Write your answers in the comments section below


COMMENTS (20)
  • 26trthor
    11/21/2019 - 10:38 a.m.

    I think it is cool that they are sampling the dirt.Too check out what kind of dirt it is .Maybe we have that same dirt on Earth.One question, why did they wait so long to open it?

  • 26bkvees
    11/21/2019 - 10:38 a.m.

    Moon dust could have proproties that could cure sicknesses. Like a proprity that could cure a cold, or the flu.

  • 26grkino
    11/21/2019 - 10:43 a.m.

    By if we can grow crops on the moon someone can survive. Someone can survive their then if the world ends they can go there or live their.I think thats what studying moon dust can do.

  • 26mlhans
    11/26/2019 - 10:39 a.m.

    I think that from these samples , we could figure out if how much water is on the moon. If there is water for crops on the moon we could experiment with the crops that we grow. Also we could see if we could live there.
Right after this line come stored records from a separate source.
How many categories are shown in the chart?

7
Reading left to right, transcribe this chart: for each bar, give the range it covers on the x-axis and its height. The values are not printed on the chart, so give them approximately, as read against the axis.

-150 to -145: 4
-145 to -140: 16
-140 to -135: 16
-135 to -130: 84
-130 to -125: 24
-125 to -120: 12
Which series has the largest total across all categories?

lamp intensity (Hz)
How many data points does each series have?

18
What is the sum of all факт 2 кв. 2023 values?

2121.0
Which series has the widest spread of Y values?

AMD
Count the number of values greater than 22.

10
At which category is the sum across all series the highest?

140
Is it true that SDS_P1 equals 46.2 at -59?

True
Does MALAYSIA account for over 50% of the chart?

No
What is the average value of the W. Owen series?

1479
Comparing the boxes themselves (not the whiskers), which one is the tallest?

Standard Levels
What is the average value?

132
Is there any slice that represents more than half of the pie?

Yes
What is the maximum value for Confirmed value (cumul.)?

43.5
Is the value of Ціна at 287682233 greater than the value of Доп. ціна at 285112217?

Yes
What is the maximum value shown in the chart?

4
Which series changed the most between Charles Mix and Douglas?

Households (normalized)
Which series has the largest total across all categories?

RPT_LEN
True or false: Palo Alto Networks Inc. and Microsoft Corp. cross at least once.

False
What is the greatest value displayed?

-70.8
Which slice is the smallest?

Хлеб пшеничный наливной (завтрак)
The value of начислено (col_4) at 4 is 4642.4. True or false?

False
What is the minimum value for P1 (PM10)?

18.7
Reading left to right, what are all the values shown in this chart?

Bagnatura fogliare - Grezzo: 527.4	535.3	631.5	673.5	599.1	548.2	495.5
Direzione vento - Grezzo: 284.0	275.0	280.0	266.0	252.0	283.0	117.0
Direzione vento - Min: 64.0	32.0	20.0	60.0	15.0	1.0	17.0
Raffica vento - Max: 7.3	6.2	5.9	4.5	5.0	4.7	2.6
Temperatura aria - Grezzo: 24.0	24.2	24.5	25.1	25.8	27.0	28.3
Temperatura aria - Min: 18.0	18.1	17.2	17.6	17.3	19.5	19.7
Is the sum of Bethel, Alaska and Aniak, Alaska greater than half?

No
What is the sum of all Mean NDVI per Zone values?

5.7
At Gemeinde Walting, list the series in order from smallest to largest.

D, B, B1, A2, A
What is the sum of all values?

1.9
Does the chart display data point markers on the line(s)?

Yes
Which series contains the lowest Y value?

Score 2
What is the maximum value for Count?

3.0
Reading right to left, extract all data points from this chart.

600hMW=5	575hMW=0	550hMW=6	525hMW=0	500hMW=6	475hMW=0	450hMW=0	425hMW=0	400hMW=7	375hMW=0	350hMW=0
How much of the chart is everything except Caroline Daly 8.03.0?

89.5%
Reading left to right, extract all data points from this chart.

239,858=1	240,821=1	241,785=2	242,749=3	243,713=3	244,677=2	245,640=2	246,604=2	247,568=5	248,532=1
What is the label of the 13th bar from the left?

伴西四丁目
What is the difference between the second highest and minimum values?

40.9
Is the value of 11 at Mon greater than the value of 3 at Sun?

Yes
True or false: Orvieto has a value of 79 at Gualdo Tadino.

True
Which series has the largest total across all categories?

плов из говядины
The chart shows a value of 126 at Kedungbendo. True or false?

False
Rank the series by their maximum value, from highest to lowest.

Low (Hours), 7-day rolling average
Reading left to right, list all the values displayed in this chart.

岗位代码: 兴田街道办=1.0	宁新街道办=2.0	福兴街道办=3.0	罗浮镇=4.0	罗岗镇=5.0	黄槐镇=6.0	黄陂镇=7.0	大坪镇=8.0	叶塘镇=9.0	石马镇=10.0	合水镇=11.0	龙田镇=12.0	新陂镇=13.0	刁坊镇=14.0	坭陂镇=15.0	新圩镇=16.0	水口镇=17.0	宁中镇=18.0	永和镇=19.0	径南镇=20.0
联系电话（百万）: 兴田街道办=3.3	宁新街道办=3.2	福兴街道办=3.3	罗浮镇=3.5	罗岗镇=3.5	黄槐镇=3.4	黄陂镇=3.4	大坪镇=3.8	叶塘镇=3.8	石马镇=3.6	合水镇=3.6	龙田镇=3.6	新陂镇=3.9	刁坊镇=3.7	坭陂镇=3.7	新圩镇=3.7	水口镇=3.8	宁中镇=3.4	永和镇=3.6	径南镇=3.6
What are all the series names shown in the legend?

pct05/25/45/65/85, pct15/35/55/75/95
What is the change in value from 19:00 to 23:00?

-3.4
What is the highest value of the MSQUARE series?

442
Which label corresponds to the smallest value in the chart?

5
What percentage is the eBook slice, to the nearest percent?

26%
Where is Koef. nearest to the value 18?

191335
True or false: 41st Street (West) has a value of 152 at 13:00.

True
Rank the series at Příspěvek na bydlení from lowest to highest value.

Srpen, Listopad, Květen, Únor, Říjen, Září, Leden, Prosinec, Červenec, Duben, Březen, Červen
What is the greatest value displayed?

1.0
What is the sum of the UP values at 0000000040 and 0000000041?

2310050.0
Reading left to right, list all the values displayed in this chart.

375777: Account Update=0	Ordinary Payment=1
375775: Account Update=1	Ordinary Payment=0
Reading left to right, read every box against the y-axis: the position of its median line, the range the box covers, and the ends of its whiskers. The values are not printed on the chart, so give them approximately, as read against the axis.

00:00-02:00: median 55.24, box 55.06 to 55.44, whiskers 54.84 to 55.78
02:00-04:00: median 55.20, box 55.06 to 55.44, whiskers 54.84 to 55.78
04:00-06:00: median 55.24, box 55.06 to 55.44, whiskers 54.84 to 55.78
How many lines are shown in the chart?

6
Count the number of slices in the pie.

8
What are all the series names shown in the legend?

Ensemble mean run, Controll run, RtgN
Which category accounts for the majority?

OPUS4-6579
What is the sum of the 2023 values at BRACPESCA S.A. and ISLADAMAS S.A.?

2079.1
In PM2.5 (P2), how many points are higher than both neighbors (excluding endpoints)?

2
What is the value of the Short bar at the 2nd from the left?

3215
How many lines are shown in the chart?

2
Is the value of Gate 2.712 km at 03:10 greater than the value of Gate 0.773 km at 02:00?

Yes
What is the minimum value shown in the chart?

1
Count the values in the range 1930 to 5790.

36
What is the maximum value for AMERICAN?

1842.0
Also it could help us predict the conditions of the Moon when we travel to the moon again.

  • 26jdmoli
    11/26/2019 - 10:46 a.m.

    It will help us understand about the moon,and our universe in new ways.

  • 26ymberr
    11/26/2019 - 10:50 a.m.

    That's cool that NASA still has more samples from the Apollo.I think it would be fun to examine what organic materials are found on the moon.Technology has improved over the last 50 years. Those samples have revolutionized our understanding of the moon.

  • 26njsara
    12/03/2019 - 10:31 a.m.

    They will learn about the moon and other things about the moon.

  • 26drwhea
    12/03/2019 - 10:34 a.m.

    I think that the moon dust can do many of things that w dont even know about. If the moon dust is that capable of
    doing alot of things and maybe it can cure people with a rare disease or it could help alot of people if it can do what we think it can do even though alot of people have different thoughts on what it can do my point is i think it may help people with a rare desiase.

  • 26gmnels
    12/03/2019 - 10:38 a.m.

    I think it is very cool that they are sampling the dust It's pretty cool.

  • 26acanan
    12/03/2019 - 10:45 a.m.

    the most helpful thing would be, to estimate electrical properties from radar waves bouncing off the moon. And the dust can cure a sickness.